━━━━━ Testo dato

Centinaia di persone, giovani e volontari, e poi borghesi, di sinistra, armati di spugnette e di uno sgrassatore domestico hanno iniziato a scolorire la scritta “Carlo Vive”, supportati dalle potenti macchine idropulitrici dell’Amsa. Una scritta, simbolo di una generazione, ridotta a “sporcizia”, a vandalismo, a segno senza significato. Per questo cancellata.

 

È doloroso vedere una testimonianza cancellata sotto gli occhi, quattordici anni dopo Genova dove Carlo Giuliani è stato ucciso da un colpo di pistola di un carabiniere. Un atto tanto più forte perché non l’ha fatto un tribunale, un governo, ma persone che a Genova – se ne avessero avuto l’età – ci sarebbero anche andate. Quelle più grandi forse lo hanno fatto.

 

 

 

Expo come dispositivo

In fila per quattro, cinque, dieci, mentre i gomiti si agitavano penosamente per cancellare la testimonianza di un tempo remotissimo – un relitto, uno sbrego marziano –, i più volenterosi indossavano le tute bianche. Un altro simbolo. La memoria torna sempre a Genova. Di solito sono ricordate le tute bianche accampate allo stadio Carlini. Quella parte di movimento decise di liberarsene, probabilmente come segno di rinuncia alla propria identità per confluire nel flusso del movimento allora noto come Disobbedienti.

 

 

La tuta bianca ha una storia antecedente. Prima della metà degli anni Novanta, fu indossata corredata da maschere bianche dal movimento degli Invisibili per denunciare la precarietà e diventò celebre in un blitz durante una diretta televisiva Telethon. Si voleva denunciare la precarietà dei ricercatori impegnati nella lotta contro il cancro, nell’università, nell’economia in generale. La tuta bianca indicava l’invisibilità di chi lavora da precario e non è considerato un lavoratore. Ancora prima, la tuta bianca l’ho vista in un film di Antonioni degli anni Sessanta, probabilmente Deserto Rosso. Era la divisa dei quadri tecnici che lavoravano in una centrale elettrica.

 

In via De Amicis la tuta bianca è stata indossata per cancellare gratuitamente la scritta “No al lavoro gratis all’Expo”. Per il dispositivo Expo, creato anche grazie all’accordo con i sindacati Cgil Cisl e Uil che hanno introdotto il lavoro gratis nel diritto del lavoro italiano, è stato un successo. Chi dovrebbe indignarsi contro questo accordo, oggi invece s’indigna per una scritta che denuncia una condizione comune, anche di chi ha partecipato alla pulizia.

━━━━━━━━━━
━━━━━ Dati

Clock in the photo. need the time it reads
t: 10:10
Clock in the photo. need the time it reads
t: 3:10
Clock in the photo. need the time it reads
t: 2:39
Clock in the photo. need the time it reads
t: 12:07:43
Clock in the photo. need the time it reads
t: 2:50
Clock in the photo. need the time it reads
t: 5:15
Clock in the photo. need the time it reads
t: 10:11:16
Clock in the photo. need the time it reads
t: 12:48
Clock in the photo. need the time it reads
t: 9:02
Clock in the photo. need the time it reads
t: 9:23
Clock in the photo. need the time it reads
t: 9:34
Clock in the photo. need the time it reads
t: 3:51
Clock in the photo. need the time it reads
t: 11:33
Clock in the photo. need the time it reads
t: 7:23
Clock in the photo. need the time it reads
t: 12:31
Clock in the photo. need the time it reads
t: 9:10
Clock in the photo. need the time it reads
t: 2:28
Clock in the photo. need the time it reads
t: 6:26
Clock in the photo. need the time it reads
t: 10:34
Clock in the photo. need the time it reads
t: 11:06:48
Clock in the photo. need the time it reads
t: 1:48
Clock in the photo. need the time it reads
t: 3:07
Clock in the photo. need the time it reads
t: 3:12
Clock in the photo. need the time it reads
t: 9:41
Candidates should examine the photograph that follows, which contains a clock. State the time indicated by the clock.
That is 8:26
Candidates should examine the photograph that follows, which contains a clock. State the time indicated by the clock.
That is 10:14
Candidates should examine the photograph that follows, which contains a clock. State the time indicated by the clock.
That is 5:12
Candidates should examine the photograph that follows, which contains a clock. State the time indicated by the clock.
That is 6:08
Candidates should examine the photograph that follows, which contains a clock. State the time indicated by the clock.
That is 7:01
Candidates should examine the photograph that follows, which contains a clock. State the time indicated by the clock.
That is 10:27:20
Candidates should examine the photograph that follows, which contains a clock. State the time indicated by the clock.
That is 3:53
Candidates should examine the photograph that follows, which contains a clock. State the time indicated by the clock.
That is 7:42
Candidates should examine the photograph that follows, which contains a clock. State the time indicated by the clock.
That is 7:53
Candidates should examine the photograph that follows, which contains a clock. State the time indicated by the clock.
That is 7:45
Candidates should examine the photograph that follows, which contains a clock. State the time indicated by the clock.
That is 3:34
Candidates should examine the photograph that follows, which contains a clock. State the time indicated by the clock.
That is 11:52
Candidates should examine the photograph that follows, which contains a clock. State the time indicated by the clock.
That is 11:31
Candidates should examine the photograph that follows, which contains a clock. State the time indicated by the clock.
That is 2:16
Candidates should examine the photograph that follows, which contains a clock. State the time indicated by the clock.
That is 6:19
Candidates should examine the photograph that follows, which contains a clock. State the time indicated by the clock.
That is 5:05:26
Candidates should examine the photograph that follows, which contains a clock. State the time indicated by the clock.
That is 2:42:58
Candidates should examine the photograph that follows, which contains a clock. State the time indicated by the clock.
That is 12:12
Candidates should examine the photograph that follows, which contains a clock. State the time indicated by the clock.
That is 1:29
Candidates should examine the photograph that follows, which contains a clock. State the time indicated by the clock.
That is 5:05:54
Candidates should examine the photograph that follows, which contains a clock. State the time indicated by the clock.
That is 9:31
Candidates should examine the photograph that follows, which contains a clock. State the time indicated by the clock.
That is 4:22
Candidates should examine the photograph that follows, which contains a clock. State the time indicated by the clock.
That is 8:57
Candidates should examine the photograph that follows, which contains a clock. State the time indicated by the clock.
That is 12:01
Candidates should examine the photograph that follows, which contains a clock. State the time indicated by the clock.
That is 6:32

━━━━━━━━━━

Consegna:
Per ciascuna affermazione indica se concorda con il testo sulla scritta “Carlo Vive”. Rispondi sì o no e riporta le parole del testo che lo decidono. (a) Chi ha cancellato la scritta era aiutato dalle idropulitrici dell'Amsa. (b) La cancellazione è avvenuta dieci anni dopo la morte di Carlo Giuliani a Genova. (c) Il movimento degli Invisibili portava la tuta bianca con maschere nere.

Risposta:
(a) Sì: "supportati dalle potenti macchine idropulitrici dell’Amsa".
(b) No: "quattordici anni dopo Genova dove Carlo Giuliani è stato ucciso da un colpo di pistola di un carabiniere".
(c) No: "fu indossata corredata da maschere bianche dal movimento degli Invisibili".